Data listing: Begin

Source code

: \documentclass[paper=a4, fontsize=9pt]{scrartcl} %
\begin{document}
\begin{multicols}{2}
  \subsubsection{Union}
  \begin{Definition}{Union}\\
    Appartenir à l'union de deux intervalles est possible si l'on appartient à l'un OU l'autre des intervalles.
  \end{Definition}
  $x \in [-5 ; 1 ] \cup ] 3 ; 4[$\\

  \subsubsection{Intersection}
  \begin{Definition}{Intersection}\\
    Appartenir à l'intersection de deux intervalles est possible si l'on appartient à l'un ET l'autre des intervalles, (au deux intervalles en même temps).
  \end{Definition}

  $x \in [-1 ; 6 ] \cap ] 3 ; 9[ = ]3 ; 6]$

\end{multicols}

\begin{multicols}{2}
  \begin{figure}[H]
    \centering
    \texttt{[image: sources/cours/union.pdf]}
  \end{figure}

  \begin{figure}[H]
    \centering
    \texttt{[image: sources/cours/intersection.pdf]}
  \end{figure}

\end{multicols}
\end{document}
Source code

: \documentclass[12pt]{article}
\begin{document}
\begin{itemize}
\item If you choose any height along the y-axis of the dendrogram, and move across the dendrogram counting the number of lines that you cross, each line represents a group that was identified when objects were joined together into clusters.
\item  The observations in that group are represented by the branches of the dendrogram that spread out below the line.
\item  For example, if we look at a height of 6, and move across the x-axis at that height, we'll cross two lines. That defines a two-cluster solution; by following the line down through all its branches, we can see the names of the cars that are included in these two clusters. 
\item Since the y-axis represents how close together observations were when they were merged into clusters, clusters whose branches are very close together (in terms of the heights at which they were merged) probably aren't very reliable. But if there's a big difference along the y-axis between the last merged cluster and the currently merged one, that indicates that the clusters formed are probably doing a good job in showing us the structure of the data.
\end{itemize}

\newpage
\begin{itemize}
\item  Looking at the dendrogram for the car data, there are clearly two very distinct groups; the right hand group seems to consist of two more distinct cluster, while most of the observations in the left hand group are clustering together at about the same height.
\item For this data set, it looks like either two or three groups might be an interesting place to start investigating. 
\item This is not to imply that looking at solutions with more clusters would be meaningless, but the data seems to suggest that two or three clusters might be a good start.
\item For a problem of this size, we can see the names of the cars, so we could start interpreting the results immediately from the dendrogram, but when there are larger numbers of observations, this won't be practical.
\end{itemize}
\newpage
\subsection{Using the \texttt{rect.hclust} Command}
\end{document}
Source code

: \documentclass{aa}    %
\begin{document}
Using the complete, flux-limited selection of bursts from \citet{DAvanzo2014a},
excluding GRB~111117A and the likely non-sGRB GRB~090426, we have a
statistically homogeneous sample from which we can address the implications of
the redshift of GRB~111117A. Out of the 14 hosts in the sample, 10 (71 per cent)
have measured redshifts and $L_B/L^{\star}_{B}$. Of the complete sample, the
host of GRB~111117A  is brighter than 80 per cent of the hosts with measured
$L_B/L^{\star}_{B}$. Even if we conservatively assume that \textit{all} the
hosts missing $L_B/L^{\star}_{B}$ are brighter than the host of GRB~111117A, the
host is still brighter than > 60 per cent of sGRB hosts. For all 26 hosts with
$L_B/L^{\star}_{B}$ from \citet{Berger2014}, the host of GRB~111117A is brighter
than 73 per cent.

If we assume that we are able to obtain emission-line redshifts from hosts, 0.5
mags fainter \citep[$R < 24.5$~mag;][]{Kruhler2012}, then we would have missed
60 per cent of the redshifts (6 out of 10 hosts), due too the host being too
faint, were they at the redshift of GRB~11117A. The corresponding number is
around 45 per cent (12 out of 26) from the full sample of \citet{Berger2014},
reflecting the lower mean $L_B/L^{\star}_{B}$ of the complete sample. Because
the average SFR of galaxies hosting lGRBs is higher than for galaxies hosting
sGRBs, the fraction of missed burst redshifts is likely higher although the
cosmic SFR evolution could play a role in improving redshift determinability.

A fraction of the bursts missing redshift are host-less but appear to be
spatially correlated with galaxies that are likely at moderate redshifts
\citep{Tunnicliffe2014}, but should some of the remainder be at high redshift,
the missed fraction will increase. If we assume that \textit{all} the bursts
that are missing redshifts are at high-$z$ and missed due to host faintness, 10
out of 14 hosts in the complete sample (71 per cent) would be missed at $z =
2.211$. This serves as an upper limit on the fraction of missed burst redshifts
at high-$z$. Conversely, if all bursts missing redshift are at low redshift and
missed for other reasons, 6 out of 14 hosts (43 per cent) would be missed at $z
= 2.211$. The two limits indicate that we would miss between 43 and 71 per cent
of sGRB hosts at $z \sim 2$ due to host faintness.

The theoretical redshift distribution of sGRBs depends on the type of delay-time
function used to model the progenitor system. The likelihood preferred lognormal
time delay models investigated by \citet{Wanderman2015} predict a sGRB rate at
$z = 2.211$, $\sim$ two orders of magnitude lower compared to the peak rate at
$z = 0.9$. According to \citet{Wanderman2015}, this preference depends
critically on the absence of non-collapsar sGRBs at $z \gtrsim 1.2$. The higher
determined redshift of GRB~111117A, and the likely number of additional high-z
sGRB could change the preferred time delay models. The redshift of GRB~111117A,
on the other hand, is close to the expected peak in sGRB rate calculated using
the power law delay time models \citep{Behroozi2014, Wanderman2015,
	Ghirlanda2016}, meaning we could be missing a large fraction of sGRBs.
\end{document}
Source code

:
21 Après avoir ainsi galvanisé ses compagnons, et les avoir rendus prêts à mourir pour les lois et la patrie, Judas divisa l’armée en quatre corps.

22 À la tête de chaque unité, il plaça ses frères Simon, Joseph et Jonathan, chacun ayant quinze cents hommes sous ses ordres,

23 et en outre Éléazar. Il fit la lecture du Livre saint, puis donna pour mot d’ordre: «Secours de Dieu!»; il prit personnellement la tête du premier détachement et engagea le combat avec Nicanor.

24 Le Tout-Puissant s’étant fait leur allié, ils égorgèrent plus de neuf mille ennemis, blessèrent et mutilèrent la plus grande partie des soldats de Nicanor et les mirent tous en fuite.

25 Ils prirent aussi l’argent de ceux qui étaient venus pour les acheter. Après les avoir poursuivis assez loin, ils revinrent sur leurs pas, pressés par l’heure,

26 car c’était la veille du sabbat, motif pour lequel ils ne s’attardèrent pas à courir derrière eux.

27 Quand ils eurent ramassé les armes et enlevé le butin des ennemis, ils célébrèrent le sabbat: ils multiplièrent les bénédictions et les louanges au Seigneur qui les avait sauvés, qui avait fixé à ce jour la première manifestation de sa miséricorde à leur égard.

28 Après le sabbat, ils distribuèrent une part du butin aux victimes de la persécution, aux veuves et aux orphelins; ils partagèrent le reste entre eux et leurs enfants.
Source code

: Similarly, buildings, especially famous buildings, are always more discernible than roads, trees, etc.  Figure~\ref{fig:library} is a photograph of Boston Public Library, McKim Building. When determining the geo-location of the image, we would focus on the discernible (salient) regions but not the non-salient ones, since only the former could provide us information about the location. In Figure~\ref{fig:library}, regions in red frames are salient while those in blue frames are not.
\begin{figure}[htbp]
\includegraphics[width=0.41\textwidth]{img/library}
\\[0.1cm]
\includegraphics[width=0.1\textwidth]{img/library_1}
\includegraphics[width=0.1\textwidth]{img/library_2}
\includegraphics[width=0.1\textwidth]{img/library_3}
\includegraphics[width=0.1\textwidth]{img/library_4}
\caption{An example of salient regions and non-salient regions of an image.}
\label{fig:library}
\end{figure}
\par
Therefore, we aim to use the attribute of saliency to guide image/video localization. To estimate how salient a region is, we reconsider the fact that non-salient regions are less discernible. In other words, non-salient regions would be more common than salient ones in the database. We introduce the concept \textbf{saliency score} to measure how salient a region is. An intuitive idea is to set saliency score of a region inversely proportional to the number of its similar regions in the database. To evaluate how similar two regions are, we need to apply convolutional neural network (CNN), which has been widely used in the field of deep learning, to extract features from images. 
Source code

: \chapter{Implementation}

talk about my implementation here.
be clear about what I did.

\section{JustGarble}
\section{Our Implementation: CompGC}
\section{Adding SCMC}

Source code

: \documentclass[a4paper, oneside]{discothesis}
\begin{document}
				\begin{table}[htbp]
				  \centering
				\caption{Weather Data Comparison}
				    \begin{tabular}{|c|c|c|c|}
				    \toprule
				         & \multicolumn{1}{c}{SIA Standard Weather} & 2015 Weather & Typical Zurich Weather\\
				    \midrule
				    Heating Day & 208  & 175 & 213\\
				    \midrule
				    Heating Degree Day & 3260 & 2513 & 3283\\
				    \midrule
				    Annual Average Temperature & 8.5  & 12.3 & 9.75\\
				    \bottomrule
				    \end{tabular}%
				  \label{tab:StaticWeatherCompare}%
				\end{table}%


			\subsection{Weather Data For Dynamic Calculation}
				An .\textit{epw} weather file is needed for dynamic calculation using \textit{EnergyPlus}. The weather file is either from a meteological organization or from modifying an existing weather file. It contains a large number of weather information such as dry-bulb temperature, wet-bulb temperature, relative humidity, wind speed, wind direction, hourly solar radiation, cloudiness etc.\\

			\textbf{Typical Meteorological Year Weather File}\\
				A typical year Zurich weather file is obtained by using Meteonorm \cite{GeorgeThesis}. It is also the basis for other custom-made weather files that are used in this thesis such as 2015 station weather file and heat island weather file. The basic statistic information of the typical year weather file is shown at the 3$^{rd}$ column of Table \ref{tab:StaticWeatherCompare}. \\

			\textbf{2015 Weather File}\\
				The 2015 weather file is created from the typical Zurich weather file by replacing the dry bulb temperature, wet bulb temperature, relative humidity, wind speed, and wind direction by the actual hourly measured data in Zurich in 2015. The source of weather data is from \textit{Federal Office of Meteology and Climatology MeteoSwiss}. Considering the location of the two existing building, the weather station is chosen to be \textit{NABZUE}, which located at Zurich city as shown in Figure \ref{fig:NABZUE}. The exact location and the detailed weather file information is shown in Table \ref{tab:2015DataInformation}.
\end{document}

Data listing: End

_Work to complete_. A single number is needed: how many lines of the material contain the word "subsubsection".

_Response_. 2